(Beginning of Records provided)

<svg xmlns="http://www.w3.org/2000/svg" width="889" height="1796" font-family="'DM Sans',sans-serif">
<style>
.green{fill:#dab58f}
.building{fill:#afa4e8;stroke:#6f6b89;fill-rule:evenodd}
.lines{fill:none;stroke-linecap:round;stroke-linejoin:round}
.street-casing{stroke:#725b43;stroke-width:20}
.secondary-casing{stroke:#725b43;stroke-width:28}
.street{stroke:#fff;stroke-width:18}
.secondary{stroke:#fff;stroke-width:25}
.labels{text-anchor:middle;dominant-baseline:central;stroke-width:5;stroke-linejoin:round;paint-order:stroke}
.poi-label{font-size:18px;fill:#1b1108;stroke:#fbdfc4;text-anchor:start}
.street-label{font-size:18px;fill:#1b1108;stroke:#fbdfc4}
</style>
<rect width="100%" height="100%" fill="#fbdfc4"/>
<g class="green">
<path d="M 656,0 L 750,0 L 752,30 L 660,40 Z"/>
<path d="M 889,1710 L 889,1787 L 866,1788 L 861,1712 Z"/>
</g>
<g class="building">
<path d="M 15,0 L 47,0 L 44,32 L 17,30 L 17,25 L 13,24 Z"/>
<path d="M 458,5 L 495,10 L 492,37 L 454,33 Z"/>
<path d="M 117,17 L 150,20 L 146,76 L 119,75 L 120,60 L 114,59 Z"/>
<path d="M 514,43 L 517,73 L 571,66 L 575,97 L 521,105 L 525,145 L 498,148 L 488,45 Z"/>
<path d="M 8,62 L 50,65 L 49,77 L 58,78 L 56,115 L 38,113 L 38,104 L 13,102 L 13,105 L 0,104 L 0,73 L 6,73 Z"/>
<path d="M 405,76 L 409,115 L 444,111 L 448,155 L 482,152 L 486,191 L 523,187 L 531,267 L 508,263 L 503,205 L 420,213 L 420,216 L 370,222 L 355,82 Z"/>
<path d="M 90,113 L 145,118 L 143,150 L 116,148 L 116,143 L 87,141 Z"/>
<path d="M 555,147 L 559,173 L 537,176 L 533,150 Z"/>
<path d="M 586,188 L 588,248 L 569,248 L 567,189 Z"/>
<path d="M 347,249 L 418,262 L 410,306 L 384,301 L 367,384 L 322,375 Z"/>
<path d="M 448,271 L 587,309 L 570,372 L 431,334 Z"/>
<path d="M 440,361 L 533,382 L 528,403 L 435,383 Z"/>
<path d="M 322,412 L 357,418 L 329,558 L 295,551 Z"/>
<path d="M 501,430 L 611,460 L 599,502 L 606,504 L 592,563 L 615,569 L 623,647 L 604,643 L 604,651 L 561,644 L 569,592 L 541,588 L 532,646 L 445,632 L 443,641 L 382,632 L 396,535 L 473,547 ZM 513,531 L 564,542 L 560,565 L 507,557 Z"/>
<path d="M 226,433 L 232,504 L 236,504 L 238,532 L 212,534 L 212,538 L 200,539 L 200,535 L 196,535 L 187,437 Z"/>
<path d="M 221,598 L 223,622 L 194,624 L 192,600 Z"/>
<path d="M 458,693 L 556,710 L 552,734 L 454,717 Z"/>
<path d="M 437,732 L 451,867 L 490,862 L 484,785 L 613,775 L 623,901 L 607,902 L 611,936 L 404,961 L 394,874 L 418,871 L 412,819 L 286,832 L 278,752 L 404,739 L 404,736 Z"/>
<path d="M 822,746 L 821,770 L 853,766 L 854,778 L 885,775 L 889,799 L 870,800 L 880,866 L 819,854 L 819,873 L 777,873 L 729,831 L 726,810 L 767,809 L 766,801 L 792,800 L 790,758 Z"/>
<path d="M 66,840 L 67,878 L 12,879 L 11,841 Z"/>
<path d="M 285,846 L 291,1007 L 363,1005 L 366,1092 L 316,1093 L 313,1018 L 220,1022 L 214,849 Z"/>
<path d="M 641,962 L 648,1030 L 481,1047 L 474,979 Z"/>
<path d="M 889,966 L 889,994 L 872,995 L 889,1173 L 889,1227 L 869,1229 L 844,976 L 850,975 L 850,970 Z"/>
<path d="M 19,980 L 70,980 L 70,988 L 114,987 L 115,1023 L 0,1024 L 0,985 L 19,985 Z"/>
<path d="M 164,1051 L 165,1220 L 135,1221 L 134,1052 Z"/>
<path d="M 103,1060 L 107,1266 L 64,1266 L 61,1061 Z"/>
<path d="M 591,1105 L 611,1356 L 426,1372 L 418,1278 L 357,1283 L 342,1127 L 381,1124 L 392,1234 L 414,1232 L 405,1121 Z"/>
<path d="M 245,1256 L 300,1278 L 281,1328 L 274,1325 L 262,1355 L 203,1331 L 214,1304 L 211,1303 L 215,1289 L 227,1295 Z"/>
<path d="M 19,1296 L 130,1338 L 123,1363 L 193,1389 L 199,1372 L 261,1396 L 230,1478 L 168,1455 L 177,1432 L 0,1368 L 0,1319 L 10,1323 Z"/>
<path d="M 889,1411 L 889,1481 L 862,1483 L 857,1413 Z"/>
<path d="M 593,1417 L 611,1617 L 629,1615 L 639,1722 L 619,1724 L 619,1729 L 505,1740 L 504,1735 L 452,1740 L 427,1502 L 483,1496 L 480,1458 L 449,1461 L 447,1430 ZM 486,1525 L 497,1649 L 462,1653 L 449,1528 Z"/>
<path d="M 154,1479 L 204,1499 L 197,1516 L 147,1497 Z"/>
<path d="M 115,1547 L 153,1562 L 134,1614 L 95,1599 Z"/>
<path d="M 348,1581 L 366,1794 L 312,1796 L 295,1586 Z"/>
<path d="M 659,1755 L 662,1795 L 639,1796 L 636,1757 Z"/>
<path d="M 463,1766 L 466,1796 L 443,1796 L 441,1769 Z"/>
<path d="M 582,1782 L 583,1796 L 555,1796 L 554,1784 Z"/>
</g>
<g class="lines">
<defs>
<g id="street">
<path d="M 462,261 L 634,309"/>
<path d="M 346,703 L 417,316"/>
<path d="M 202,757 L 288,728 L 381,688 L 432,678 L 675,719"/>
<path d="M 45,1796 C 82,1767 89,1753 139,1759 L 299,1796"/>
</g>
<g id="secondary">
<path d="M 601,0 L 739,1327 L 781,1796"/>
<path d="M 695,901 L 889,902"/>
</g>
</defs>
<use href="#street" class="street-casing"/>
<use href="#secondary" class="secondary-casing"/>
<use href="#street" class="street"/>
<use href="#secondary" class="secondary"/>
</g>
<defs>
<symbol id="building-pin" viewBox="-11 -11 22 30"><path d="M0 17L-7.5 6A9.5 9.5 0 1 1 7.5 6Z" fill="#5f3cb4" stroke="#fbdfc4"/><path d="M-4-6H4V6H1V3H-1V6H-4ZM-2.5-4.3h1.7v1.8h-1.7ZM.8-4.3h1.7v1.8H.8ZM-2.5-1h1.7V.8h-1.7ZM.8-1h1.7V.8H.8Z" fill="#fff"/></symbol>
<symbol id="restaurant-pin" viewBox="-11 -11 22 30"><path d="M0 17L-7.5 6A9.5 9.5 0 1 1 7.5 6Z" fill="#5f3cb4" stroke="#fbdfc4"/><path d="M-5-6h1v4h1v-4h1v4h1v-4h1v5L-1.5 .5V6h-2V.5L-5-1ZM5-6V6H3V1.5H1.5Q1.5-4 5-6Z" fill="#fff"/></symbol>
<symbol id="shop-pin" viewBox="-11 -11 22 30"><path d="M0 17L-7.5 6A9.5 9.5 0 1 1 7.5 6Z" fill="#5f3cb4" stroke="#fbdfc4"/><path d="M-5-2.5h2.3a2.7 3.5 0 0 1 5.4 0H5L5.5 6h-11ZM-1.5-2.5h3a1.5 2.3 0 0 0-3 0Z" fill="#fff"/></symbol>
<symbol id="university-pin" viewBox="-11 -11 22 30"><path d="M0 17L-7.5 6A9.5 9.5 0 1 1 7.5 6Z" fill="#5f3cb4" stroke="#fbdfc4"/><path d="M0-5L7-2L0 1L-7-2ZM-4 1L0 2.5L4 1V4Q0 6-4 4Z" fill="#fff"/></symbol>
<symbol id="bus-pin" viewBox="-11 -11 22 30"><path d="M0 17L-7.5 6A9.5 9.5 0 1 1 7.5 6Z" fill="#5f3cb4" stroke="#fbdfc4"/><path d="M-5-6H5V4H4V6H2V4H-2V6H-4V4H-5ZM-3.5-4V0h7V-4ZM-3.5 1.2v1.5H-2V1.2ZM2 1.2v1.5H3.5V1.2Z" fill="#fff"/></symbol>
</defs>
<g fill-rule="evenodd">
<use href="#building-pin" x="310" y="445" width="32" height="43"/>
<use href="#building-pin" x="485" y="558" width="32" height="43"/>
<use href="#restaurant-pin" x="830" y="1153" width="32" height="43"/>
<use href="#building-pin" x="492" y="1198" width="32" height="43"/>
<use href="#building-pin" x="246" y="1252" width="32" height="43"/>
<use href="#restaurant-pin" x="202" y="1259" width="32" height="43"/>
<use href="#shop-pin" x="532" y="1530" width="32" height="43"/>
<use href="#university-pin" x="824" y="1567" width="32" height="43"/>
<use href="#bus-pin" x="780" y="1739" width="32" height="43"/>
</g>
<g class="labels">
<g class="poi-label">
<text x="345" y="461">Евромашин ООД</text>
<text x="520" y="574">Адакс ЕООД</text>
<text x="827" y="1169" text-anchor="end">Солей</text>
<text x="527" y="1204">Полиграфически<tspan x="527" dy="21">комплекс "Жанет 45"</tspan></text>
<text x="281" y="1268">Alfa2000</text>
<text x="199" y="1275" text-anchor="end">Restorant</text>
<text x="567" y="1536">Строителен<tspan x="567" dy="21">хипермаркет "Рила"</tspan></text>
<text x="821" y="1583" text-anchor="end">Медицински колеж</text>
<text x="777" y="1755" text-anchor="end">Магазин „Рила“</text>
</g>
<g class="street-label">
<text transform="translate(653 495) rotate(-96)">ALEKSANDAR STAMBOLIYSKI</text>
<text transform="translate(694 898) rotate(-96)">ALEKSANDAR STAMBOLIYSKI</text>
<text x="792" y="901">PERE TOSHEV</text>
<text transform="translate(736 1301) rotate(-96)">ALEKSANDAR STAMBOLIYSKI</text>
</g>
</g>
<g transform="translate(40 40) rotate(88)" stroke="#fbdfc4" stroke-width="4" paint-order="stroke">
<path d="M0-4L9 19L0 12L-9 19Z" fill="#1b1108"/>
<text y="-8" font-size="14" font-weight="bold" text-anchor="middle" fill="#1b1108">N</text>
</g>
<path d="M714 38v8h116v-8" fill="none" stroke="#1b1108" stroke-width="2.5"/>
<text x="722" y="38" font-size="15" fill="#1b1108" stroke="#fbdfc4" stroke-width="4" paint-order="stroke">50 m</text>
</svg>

(End of Records provided)
(Beginning of Records provided)

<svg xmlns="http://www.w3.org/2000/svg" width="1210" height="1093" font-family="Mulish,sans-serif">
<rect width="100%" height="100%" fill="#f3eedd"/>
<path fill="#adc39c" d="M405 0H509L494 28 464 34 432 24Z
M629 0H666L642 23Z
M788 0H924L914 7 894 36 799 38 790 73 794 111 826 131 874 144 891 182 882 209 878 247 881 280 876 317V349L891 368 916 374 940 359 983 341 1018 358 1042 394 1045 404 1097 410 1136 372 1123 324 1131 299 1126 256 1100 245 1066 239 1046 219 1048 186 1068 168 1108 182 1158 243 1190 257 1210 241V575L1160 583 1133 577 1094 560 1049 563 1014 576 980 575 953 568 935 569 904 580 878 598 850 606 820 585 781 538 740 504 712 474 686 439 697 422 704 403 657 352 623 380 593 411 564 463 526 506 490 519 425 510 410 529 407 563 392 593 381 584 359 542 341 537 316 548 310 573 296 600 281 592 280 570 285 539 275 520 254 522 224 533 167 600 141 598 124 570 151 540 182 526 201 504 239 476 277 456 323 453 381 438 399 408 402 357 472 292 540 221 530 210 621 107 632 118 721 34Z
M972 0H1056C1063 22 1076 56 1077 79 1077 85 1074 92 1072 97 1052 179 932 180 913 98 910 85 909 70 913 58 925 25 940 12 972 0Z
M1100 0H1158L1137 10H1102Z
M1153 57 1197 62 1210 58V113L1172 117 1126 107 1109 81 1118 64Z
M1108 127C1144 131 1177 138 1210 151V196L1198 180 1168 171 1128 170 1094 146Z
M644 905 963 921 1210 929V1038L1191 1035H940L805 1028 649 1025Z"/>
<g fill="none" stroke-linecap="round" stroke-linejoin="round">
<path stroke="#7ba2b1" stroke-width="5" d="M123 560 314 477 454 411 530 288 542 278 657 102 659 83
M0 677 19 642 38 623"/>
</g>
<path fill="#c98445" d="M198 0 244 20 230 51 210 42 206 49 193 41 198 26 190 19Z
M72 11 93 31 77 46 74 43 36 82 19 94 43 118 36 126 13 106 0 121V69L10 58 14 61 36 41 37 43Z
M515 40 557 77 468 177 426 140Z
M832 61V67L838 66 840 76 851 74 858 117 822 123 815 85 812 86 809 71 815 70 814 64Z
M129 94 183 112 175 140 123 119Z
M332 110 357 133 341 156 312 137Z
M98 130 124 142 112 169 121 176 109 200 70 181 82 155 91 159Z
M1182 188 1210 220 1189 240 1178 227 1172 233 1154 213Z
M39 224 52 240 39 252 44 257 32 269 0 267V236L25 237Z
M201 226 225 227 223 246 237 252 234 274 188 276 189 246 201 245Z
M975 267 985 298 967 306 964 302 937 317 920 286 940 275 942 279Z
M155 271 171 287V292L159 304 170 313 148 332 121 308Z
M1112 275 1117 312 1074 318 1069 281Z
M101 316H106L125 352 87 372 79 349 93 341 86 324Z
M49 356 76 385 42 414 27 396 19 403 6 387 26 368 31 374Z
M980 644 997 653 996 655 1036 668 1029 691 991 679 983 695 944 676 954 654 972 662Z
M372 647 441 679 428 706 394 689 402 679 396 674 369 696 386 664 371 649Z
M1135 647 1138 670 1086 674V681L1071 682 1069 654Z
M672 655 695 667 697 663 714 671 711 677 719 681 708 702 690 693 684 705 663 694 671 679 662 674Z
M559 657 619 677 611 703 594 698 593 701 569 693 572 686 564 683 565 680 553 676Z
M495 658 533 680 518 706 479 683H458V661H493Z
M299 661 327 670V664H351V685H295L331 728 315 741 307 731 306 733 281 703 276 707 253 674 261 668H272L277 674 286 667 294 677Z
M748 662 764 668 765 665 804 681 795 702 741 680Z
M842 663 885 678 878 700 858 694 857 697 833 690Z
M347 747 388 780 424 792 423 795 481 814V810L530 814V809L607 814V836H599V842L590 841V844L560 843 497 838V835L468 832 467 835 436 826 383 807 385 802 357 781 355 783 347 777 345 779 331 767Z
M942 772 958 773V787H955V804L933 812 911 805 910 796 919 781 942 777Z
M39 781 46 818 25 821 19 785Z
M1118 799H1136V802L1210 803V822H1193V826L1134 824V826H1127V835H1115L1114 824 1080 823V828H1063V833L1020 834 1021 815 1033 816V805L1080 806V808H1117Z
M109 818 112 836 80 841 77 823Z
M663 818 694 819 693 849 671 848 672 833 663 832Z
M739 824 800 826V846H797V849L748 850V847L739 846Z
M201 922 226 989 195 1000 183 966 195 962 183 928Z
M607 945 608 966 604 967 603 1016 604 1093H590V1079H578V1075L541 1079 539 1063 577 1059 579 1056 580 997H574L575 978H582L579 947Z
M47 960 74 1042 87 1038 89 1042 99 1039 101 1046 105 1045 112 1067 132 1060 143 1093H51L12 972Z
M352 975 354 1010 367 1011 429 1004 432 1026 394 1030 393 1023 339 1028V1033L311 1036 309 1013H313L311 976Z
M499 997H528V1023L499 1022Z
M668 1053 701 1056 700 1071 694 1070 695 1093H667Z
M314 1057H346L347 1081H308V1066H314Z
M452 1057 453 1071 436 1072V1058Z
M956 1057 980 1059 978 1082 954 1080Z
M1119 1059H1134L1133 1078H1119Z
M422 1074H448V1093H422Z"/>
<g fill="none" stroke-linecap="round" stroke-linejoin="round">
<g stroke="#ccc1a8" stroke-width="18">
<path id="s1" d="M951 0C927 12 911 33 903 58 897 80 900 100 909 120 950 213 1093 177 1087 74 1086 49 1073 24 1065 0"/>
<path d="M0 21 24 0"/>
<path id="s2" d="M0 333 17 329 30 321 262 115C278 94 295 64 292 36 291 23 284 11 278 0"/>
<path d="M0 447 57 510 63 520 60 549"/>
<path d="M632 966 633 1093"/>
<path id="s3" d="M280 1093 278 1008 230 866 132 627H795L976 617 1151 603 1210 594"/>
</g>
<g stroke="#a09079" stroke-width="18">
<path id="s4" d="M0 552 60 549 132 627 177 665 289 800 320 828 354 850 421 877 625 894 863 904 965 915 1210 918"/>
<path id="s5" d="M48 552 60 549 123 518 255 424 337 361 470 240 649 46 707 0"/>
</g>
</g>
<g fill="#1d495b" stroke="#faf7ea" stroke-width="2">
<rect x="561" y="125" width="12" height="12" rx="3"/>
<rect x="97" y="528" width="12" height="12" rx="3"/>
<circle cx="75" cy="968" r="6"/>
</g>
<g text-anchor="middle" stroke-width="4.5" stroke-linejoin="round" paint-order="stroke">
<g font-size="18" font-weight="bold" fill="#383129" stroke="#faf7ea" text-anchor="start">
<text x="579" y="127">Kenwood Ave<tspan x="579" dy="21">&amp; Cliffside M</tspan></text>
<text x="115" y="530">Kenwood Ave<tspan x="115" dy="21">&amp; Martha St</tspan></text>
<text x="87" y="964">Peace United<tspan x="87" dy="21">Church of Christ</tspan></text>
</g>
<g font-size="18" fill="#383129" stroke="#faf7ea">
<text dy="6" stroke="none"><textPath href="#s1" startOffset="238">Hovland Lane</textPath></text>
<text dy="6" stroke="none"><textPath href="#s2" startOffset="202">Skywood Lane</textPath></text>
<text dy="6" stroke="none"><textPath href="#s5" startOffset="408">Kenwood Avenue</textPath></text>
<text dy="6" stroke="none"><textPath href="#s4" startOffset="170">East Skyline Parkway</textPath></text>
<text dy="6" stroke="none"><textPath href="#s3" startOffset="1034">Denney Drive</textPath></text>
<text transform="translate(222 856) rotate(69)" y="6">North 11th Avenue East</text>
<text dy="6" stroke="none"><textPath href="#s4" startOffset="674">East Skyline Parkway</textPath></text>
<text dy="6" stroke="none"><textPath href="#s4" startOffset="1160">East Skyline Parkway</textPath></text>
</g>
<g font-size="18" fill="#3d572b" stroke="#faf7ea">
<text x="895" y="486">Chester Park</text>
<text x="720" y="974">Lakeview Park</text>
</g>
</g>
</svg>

(End of Records provided)

**What the task requires**:
Tally the lines of the listing in which the string "bold" appears, and state the tally alone.

**Solution to this exercise**:
2